GENÇLER DERS DE VERİYOR, TEMİZLİK DE YAPIYOR
Salgının bize birçok yeni alışkanlığı da kazandırdığını belirten Yaşar Üniversitesi Sosyal Sorumluluk Koordinatörü Kevser Çimenli, “Bunlardan en önemlisi komşuluk ilişkilerimizdeki güçlenme. Salgının başından bu yana yürüttüğümüz ‘Apartman gönüllülüğü’ sayesinde, öğrencilerimiz, risk grubunda bulunan birçok komşusunun market ve pazar ihtiyaçlarını karşıladı. Bunun yanı sıra komşularının çocuklarına, eğitimden geri kalmasınlar diye çevrimiçi ya da yüz yüze eğitim destekleri de verdiler. Çevrimiçi eğitim destekleri müzik, matematik, İngilizce, Almanca, Türkçe gibi birçok alanda oldu. Salgının başından bu yana yaklaşık bin 500 öğrenci; bin saat çevrimiçi eğitim desteği, 800 saat çevre temizliği, 250 saat hayvan barınağı bakım onarım ve temizlik çalışması gerçekleştirdi. Çevre temizliği ve barınak gibi bedensel çalışmaları içeren faaliyetlerin hepsinde bireysel veya en fazla 3 kişilik gruplar halinde çalışmaya ve salgın kurallarına uymaya özen gösterdik. Çift maske, dezenfektan, fiziksel mesafe gibi sağlık kurallarına uyduk” dedi.
Bunların yanı sıra zor durumda olanlar için gıda paketi, kıyafet yardımı gibi çeşitli çalışmalar da yürüttüklerini dile getiren Kevser Çimenli, “Bu süreçte bağışçı ile ihtiyaç sahiplerini eşleştirdik. Eğitimden uzak kalan çocuklar için yapılan tablet bağışı sayısı da 65’e ulaştı. Salgın döneminde düşen kan bağışları için harekete geçip 2 ay içinde 115 ünite kan bağışı yapılmasını sağladık.

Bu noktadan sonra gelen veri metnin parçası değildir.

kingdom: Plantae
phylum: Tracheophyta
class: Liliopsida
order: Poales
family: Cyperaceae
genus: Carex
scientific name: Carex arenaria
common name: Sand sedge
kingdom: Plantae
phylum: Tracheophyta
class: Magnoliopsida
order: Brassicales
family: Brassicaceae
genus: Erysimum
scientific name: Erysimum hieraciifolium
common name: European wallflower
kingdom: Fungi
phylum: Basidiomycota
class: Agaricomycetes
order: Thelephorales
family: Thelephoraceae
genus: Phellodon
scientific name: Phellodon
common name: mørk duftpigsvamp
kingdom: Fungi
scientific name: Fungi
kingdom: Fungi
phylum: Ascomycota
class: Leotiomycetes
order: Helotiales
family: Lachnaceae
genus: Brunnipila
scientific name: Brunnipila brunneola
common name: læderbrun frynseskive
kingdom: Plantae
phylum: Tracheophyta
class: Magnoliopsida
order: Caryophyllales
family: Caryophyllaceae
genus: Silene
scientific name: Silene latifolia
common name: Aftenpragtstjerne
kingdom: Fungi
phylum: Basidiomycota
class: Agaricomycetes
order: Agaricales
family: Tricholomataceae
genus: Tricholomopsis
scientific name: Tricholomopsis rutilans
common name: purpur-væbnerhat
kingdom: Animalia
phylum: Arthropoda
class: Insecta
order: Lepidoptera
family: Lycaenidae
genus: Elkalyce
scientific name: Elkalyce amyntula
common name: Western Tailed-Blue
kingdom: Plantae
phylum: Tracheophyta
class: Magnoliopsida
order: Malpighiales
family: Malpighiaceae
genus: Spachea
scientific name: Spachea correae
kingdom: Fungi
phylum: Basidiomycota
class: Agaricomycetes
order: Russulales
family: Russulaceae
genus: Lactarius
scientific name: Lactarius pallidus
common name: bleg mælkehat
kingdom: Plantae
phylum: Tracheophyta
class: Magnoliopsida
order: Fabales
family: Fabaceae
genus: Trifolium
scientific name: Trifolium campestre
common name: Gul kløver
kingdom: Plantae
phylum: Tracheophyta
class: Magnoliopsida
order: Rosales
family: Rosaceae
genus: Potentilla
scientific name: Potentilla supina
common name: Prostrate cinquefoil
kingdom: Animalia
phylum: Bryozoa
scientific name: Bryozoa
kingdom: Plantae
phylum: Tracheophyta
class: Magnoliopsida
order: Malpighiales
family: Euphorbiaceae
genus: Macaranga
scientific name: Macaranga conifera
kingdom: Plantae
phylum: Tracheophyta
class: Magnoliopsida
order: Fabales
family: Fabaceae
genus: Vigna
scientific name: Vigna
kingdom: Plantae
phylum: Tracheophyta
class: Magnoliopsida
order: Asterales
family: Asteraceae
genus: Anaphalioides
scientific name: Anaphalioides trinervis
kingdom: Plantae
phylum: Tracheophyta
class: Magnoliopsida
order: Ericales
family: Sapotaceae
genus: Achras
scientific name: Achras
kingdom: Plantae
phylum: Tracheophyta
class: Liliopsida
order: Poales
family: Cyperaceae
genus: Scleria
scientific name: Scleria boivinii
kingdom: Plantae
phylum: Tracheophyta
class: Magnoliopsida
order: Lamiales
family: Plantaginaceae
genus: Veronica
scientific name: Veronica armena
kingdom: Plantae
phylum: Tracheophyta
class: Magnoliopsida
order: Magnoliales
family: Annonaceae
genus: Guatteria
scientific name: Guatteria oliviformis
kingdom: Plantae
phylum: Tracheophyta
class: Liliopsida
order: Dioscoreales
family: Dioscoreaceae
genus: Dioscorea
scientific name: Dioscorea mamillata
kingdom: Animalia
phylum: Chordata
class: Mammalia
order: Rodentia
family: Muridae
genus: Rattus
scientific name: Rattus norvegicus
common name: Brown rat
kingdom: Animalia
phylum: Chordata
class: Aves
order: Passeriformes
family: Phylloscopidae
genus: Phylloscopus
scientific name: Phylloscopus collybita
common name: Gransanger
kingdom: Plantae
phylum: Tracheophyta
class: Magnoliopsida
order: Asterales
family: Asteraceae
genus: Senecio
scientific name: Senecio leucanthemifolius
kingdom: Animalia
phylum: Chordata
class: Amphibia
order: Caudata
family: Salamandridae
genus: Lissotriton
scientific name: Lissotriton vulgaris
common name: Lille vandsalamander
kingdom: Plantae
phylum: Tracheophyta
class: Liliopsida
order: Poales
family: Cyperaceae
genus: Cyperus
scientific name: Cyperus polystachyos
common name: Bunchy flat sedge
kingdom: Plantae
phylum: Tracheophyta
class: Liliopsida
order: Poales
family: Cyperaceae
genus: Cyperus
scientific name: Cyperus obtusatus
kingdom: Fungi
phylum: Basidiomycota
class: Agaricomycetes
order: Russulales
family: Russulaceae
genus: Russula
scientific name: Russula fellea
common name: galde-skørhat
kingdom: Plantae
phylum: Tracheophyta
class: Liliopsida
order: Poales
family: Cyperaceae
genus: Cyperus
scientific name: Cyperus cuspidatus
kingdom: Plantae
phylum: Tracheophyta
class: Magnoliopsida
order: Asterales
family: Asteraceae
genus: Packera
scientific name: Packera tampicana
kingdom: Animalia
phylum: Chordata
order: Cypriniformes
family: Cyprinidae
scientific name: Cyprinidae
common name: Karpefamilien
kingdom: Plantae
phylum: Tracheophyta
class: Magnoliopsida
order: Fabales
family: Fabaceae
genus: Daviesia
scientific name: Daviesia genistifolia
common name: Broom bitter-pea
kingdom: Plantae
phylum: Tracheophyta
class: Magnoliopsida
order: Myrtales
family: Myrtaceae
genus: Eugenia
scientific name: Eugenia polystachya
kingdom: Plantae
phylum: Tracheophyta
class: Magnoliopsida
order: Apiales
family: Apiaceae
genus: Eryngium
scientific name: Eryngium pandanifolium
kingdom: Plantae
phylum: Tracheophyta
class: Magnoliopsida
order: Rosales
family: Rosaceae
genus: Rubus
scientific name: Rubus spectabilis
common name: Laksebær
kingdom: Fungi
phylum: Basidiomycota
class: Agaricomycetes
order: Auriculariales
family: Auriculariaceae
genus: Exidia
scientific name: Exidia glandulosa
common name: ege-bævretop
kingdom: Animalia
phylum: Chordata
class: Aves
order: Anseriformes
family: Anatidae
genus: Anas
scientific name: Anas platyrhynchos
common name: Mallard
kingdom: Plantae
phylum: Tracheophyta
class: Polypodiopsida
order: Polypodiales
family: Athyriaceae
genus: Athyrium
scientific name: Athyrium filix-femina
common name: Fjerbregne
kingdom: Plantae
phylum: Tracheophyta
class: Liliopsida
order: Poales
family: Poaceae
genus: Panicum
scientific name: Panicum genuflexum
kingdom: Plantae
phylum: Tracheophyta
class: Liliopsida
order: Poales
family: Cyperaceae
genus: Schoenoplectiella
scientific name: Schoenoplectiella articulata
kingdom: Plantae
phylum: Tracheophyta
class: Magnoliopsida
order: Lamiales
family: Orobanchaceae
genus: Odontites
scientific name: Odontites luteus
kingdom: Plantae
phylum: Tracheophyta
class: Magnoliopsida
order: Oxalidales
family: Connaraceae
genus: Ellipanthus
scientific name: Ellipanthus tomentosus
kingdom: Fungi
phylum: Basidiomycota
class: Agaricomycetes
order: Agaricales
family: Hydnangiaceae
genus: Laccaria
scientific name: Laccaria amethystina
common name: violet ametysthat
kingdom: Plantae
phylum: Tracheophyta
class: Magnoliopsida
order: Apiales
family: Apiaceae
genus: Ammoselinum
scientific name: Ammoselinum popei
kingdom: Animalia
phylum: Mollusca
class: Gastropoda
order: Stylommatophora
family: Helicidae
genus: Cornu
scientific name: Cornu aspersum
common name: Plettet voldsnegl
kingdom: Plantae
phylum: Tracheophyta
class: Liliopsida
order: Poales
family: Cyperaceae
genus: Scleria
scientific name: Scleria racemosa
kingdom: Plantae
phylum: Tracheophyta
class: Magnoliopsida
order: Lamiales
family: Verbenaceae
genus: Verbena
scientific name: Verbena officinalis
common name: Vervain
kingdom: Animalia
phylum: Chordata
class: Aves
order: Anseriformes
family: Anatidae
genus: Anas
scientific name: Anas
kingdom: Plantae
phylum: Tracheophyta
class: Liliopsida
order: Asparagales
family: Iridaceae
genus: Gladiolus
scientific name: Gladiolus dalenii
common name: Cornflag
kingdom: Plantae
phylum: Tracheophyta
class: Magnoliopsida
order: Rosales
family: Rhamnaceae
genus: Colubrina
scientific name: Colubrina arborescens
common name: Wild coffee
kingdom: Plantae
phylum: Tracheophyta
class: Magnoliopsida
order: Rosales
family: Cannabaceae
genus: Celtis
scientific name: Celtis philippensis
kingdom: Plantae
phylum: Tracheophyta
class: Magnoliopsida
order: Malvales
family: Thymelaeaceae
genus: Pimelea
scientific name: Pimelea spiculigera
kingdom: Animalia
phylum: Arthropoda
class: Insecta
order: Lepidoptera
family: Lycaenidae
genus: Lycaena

Deprem döneminde öğrencilerimizle birlikte deprem alanında gece gündüz çalıştık. Bu çalışma için üniversitede bir toplama alanı oluşturup 6 bin 332 kalem ürün görevli kurumlar vasıtasıyla depremzedelere ulaştırıldı. Çalışmaya, mezun, öğrenci, akademi ve idari birimlerden toplam 450 kişi katıldı. Öğrencilerimizin başlattığı küçük çalışmalar yakın çevrelerinin ve arkadaşlarının da katılımı ile büyük bir harekete dönüştü yüzlerce kişi ile dayanışma sağlandı” diye konuştu.
KİTAPLARA SES OLDULAR
27 kişi Boğaziçi Üniversitesi Görme Engelliler Teknoloji ve Eğitim Laboratuvarı (GETEM) için kitap seslendirirken katılımcılardan İnsan ve Toplum Bilimleri Fakültesi öğrencisi Ezgi Akdağ, “Bu projeyi ilk duyduğumda çok heyecanlandım. Görme engelli insanlara ses olma fikri hem çok yararlı hem de çok özeldi benim için. Bu yüzden, bu proje için çalışmalara hemen başladım. Kitap okuma sürecine kadar birkaç aşamadan geçtim. Örneğin, Küçük Prens kitabından 7 dakikalık bir deneme kaydı gönderdim ve kaydım onaylandı. Sonrasında seslendirmek için seçtiğim kitap onaylandı ve sonunda kitap okuma aşamasına geldim. Kitabımı seslendirirken başta bazı zorluklar yaşadım. Okurken, bir duyguyu karşıya aktarabilmek gerçekten zor oldu benim için, ancak bu zorluğu birçok deneme yaparak yendiğimi düşünüyorum. Şimdilik 6 ayrım oluşturup 52 sayfa seslendirebildim. Bu kitabı seslendirmeye devam edip sonrasında seçtiğim diğer kitapları da seslendirmeyi hedefliyorum. Bu projeyi tanıdığım için çok mutluyum ve çalışmalarıma başka kitaplarla da devam etmek istiyorum” dedi.